Cervical Myofascial Pain originates from the vertebral spine in the neck correlating to muscle and its surrounding fascia (sheath of connective tissue supporting or binding together internal organs or parts of the body.). The diagnosis of this syndrome in clinical, with no confirmatory laboratory tests available. Thus, myofascial pain in any location is characterized on examination by the presence of trigger points located in skeletal muscle. In the cervical spine, the muscles most often implicated in myofascial pain are the trapezius, levator scapulae, rhomboids, supraspinatus, and infraspinatus. A trigger point is defined as a hyperirritable area located in a palpable taut band of muscle fibers. According to Hong and Simon's recent review on the pathophysiology and electrophysiologic mechanisms of trigger points, the following observations help to define them further:
- Trigger points are known to elicit local pain and/or referred pain in a specific recognizable distribution.

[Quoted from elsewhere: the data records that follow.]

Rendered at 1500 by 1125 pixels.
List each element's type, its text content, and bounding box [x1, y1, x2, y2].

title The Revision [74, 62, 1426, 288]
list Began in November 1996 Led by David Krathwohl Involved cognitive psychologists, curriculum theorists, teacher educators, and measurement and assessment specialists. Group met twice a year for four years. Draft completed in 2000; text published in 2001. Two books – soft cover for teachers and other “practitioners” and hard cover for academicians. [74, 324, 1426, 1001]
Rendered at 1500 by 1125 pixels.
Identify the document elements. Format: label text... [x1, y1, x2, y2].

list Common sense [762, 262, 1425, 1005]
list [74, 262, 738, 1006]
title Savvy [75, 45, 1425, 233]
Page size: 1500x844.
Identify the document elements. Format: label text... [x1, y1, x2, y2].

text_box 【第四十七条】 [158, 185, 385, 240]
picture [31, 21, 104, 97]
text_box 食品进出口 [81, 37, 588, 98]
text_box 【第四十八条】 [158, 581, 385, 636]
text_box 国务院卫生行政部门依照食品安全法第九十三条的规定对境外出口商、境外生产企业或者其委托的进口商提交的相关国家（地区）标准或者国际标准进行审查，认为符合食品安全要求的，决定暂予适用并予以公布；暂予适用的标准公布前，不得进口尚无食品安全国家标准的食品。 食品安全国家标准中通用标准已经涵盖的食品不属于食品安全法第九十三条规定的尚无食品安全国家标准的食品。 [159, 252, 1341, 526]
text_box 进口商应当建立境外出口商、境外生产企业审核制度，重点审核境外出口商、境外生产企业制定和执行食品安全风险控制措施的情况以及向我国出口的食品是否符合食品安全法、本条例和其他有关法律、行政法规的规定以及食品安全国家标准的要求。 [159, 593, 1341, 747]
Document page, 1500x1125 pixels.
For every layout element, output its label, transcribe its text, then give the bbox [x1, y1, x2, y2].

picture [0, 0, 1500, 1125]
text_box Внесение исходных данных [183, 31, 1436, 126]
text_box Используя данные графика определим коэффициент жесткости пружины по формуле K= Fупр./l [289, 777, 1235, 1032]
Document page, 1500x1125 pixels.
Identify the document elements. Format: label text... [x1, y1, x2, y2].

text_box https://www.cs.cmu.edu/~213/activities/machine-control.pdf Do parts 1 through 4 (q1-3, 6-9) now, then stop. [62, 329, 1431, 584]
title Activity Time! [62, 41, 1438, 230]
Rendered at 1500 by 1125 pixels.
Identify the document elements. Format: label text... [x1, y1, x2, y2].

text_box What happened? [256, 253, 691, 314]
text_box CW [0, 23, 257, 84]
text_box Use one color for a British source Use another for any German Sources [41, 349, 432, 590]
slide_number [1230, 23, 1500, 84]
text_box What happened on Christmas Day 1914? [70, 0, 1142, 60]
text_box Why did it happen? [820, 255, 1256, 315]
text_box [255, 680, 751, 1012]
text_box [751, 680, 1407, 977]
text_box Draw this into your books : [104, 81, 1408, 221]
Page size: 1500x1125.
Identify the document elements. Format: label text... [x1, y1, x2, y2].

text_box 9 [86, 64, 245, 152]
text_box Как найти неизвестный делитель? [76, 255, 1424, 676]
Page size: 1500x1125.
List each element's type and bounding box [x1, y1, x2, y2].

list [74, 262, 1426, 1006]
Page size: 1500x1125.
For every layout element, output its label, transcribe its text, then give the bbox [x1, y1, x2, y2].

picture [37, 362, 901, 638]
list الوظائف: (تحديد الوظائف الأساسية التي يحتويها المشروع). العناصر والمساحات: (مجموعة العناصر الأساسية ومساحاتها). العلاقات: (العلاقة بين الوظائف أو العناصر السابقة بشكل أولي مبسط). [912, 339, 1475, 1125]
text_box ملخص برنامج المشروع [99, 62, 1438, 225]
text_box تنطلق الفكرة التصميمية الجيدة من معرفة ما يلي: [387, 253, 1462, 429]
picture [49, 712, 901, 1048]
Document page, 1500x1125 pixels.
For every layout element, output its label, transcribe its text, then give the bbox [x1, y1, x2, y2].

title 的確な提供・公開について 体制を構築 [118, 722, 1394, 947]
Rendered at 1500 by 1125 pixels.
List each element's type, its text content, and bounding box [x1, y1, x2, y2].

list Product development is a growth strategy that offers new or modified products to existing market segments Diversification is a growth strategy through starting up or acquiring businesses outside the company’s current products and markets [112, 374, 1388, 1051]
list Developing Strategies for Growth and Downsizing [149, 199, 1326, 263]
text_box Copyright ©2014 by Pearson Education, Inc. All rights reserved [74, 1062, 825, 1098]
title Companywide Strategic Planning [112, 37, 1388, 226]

- Palpation in a rapid fashion (ie, snapping palpation) may elicit a local twitch response (LTR), a brisk contraction of the muscle fibers in or around the taut band. The LTR also can be elicited by rapid insertion of a needle into the trigger point.
- Restricted range of motion (ROM) and increased sensitivity to stretch of muscle fibers in a taut band are noted frequently.
- The muscle with a trigger point may be weak because of pain. Usually, no atrophic change is observed.
- Patients with trigger points may have associated localized autonomic phenomena (eg, vasoconstriction, pilomotor response, ptosis, hypersecretion).
- An active myofascial trigger point is a site marked by generation of spontaneous pain or pain in response to movement. This phenomenon is in contrast to the case of latent trigger points, which may not produce pain until they are compressed.